Jesús estaba encerrado en un pequeño calabozo de bóveda, del cual se conserva todavía una parte, bajo la sala de juicios de Caifás. Dos de los cuatro esbirros se quedaron con él, pero pronto fueron relevados por otros.
No le habían devuelto aún sus vestidos y seguía cubierto con la capa ridícula que le habían puesto. Le habían atado de nuevo las manos.
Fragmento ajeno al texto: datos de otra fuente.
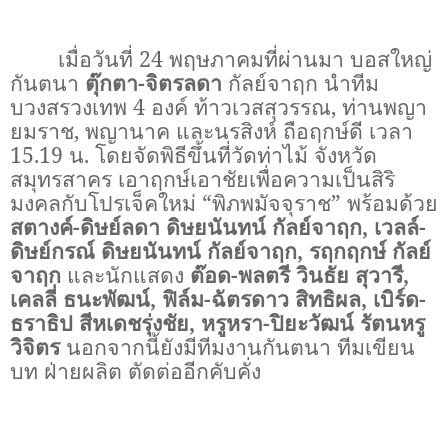
เมื่อวันที่
24
พฤษภาคมที่ผ่านมา บอสใหญ่
กันตนา
ตุ๊กตา-จิตรลดา
กัลย์จาฤก นำทีม
บวงสรวงเทพ
4
องค์ ท้าวเวสสุวรรณ, ท่านพญา
ยมราช, พญานาค และนรสิงห์ ถือฤกษ์ดี เวลา
15.19
น. โดยจัดพิธีขึ้นที่วัดท่าไม้ จังหวัด
สมุทรสาคร เอาฤกษ์เอาชัยเพื่อความเป็นสิริ
มงคลกับโปรเจ็คใหม่ “พิภพมัจจุราช” พร้อมด้วย
สตางค์-ดิษย์ลดา ดิษยนันทน์ กัลย์จาฤก, เวลล์-
ดิษย์กรณ์ ดิษยนันทน์ กัลย์จาฤก, รฤกฤกษ์ กัลย์
จาฤก
และนักแสดง
ต๊อด-พลตรี วินธัย สุวารี,
เคลลี่ ธนะพัฒน์, ฟิล์ม-ฉัตรดาว สิทธิผล, เบิร์ด-
ธราธิป สีหเดชรุ่งชัย, หรูหรา-ปิยะวัฒน์ รัตนหรู
วิจิตร
นอกจากนี้ยังมีทีมงานกันตนา ทีมเขียน
บท ฝ่ายผลิต ตัดต่ออีกคับคั่ง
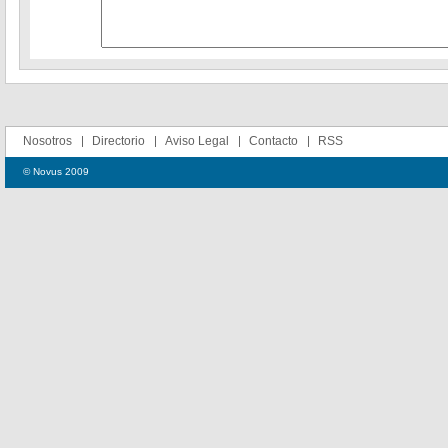
Nosotros
Directorio
Aviso Legal
Contacto
RSS
© Novus 2009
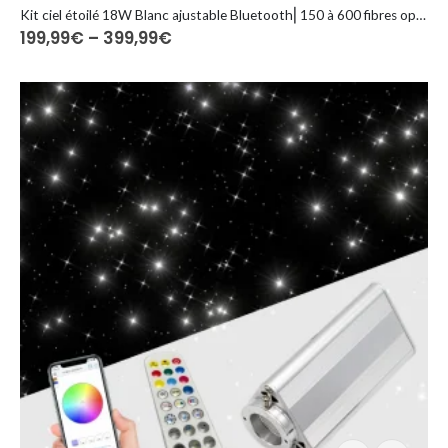
wiele
Kit ciel étoilé 18W Blanc ajustable Bluetooth⎜150 à 600 fibres optiques
Zakres
199,99
€
–
399,99
€
wariantów.
cen:
Opcje
od
można
199,99€
do
wybrać
399,99€
na
stronie
produktu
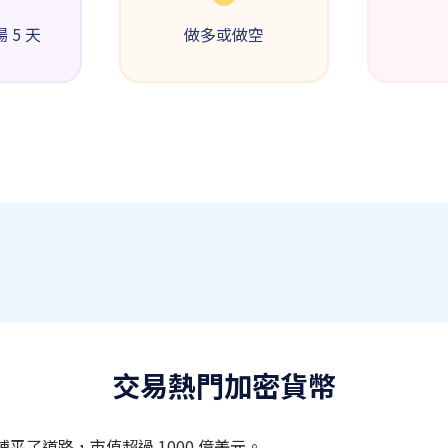
 5 天
做多或做空
交易
熱門加密貨幣
了道路，市值超過 1000 億美元。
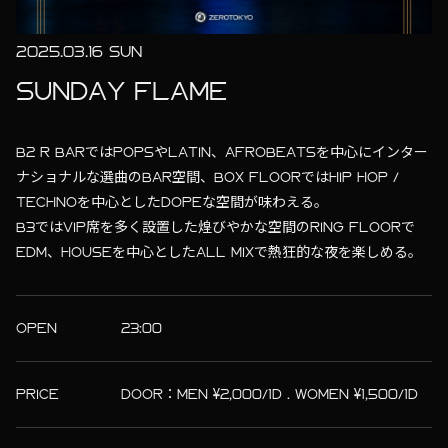
2025.03.16 SUN
SUNDAY FLAME
B2 R BARではPOPSやLATIN、AFROBEATSを中心にインター
ナショナルな選曲のBAR空間、BOX FLOORではHIP HOP /
TECHNOを中心としたDOPEな空間が味わえる。
B3ではVIP席を多く設置した煌びやかな空間のRING FLOORで
EDM、HOUSEを中心としたALL MIXで熱狂的な夜を楽しめる。
OPEN
23:00
PRICE
DOOR：MEN ¥2,000/1D . WOMEN ¥1,500/1D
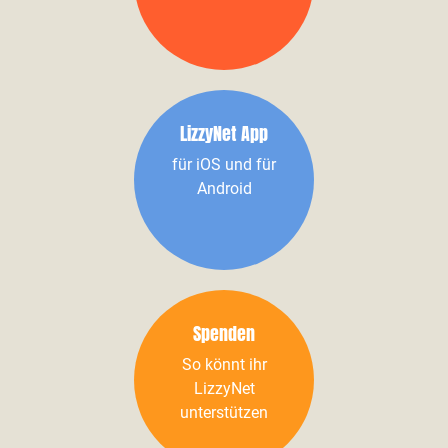
LizzyNet App
für iOS und für
Android
Spenden
So könnt ihr
LizzyNet
unterstützen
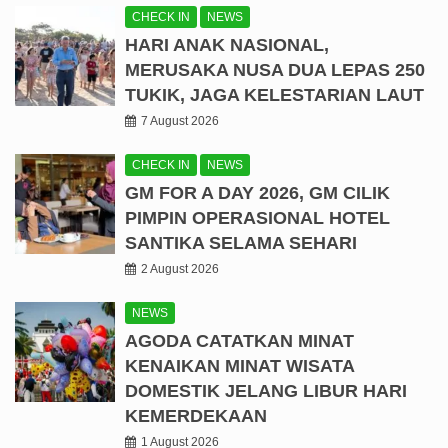
CHECK IN
NEWS
HARI ANAK NASIONAL,
MERUSAKA NUSA DUA LEPAS 250
TUKIK, JAGA KELESTARIAN LAUT
7 August 2026
CHECK IN
NEWS
GM FOR A DAY 2026, GM CILIK
PIMPIN OPERASIONAL HOTEL
SANTIKA SELAMA SEHARI
2 August 2026
NEWS
AGODA CATATKAN MINAT
KENAIKAN MINAT WISATA
DOMESTIK JELANG LIBUR HARI
KEMERDEKAAN
1 August 2026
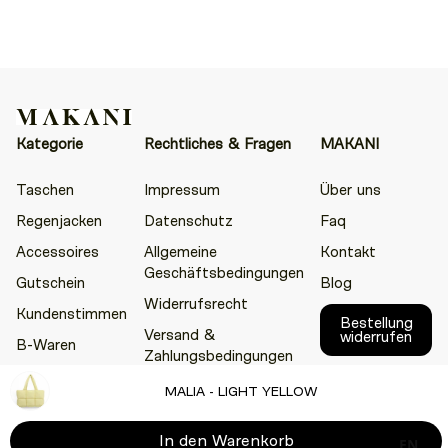
Kategorie
Rechtliches & Fragen
MAKANI
Taschen
Impressum
Über uns
Regenjacken
Datenschutz
Faq
Accessoires
Allgemeine
Kontakt
Geschäftsbedingungen
Gutschein
Blog
Widerrufsrecht
Kundenstimmen
Bestellung
Versand &
widerrufen
B-Waren
Zahlungsbedingungen
MALIA - LIGHT YELLOW
Facebook
LinkedIn
Instagram
TikTok
Pinterest
In den Warenkorb
EN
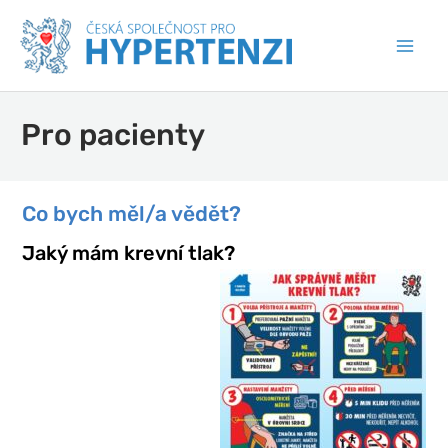
Pro pacienty
Co bych měl/a vědět?
Jaký mám krevní tlak?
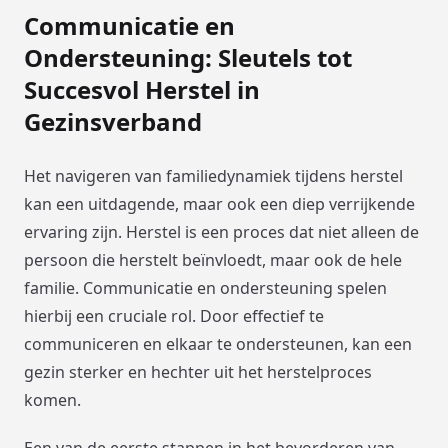
Communicatie en
Ondersteuning: Sleutels tot
Succesvol Herstel in
Gezinsverband
Het navigeren van familiedynamiek tijdens herstel
kan een uitdagende, maar ook een diep verrijkende
ervaring zijn. Herstel is een proces dat niet alleen de
persoon die herstelt beïnvloedt, maar ook de hele
familie. Communicatie en ondersteuning spelen
hierbij een cruciale rol. Door effectief te
communiceren en elkaar te ondersteunen, kan een
gezin sterker en hechter uit het herstelproces
komen.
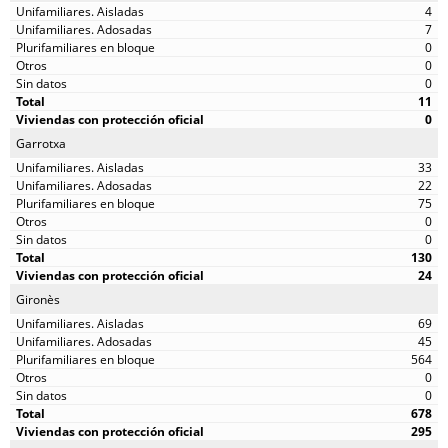
4
7
0
0
0
11
0
Garrotxa
33
22
75
0
0
130
24
Gironès
69
45
564
0
0
678
295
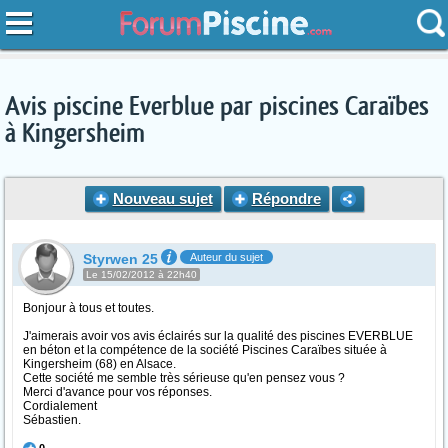
Avis piscine Everblue par piscines Caraïbes
à Kingersheim
Nouveau sujet
Répondre
Styrwen 25
Auteur du sujet
Le 15/02/2012 à 22h40
Bonjour à tous et toutes.
J'aimerais avoir vos avis éclairés sur la qualité des piscines EVERBLUE
en béton et la compétence de la société Piscines Caraïbes située à
Kingersheim (68) en Alsace.
Cette société me semble très sérieuse qu'en pensez vous ?
Merci d'avance pour vos réponses.
Cordialement
Sébastien.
Cuando el Salvador entró en prisión, pidió a su Padre celestial que aceptara todos los ultrajes, insultos y golpes que había sufrido y que tenía aún que sufrir como un sacrificio expiatorio por sus verdugos y por todos los hombres que en sus padecimientos se dejaran llevar de la impaciencia o de la cólera. Los enemigos de Nuestro Señor no le dieron ni un solo instante de reposo. Lo ataron a un pilar en medio del calabozo y no le permitieron que se apoyara en él, de modo que apenas podía tenerse sobre sus pies, cansados, heridos e hinchados. Es imposible describir todo lo que estos hombres crueles hicieron sufrir al Santo de los Santos, porque su vista me afectaba de tal modo que me sentía verdaderamente enferma, como a punto de morir. ¡Qué vergonzoso, en efecto, que nuestra flaqueza nos impida contar sin repugnancia los innumerables ultrajes que el Redentor padeció por nuestra salvación! Jesús lo sufría todo sin abrir la boca, y fueron los hombres pecadores quienes perpetraron todos los ultrajes contra quien era su Hermano, su Redentor y su Dios. Jesús en su prisión, seguía rogando por sus enemigos, y cuando al fin le dieron un instante de reposo, le vi apoyado sobre el pilar y todo rodeado de luz.